Product Definition and Benefits for Users

Over the past few months, we have designed and implemented an interactive web platform conceived as the central interface for managing, visualizing, and analyzing our truck arrival scheduling optimization model. Our platform serves as an interactive bridge between complex mathematical algorithms and the fleet manager. Through it, users can input key parameters such as prescribed arrival windows, routes, and initial fleet conditions to instantly trigger the optimization algorithms. The application renders optimization results in real time using dynamic charts, maps, and key performance indicators, or KPIs. This enables immediate comparison between:

  • The robust approach, which strictly maintains the original arrival sequence * The flexible approach, which allows fleet reordering in the event of critical delays Furthermore, the platform integrates the Monte Carlo simulation module, providing a visual environment where users can stress-test the system by introducing perturbations into regional penalty factors, such as traffic and weather, and instantly observe both models´ adaptability and resilience via probability curves and sensitivity analyses.

Product Characterization – Technical Specs

1. Frontend

The platform´s frontend was designed prioritizing usability, visual clarity, and interactive decision-making. The interface is structurally divided into:

  • A configuration sidebar * A central results display panel * A graphical panel In the configuration section, the user introduces numerical inputs for time windows, route selection, initial speeds, and initial travel time. The main panel acts as an informative dashboard, which allows for visual verification of the prescribed speeds as well as the arrival times of the trucks after optimizing the model. In the third tab, interactive data tables and map components are incorporated to georeference regions with the highest penalties, alongside Gantt graphs that illustrate the results of the simulations. This setup ensures that abstract mathematical concepts, such as non-linear programming and uncertainty, are perfectly comprehensible and actionable for logistics operators.

2. Backend

The backend of the application constitutes the analytical and computational core of the system, developed entirely in. This layer hosts the non-linear optimization model responsible for solving the arrival time problem. To solve this constrained optimization problem, the backend utilizes numerical solvers, which process the input data matrices, road speed constraints, and regional weather and traffic penalty matrices. When the user triggers a Monte Carlo simulation, the backend efficiently executes hundreds of stochastic iterations, generating random perturbations based on predefined probability distributions for the regional penalties. All data flow control logic, fleet state management, delay calculations, and the reordering algorithm for the flexible strategy are processed asynchronously on the server. This ensures that heavy computations do not freeze the user experience, while delivering a clean presentation of the results.

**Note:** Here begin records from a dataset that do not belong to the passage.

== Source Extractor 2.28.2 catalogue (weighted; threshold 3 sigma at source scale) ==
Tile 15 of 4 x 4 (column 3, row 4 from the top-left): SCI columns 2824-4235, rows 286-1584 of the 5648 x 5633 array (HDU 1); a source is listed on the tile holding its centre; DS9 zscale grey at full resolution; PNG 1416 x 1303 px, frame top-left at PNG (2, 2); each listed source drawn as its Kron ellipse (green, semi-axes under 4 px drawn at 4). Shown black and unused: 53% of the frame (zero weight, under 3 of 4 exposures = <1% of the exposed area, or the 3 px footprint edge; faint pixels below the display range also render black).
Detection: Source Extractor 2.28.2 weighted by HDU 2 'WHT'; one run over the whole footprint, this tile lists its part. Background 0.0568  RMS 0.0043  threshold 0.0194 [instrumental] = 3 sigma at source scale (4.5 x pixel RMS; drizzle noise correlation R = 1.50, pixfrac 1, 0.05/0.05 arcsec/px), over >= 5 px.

Product Testing, Validation and Evaluation

This phase assessed the platform´s reliability and performance. Through systematic validation, the optimization outputs were verified and analyzed, as well as all the graphical tools.

Product’s Internal and External Limitations/Restrictions

The limitations of the visualization tool are directly extrapolated from the inherent weaknesses of the optimization models, creating a synergy between the two. That is, the more realistic our theoretical model becomes, the higher the quality of the results presented on our platform.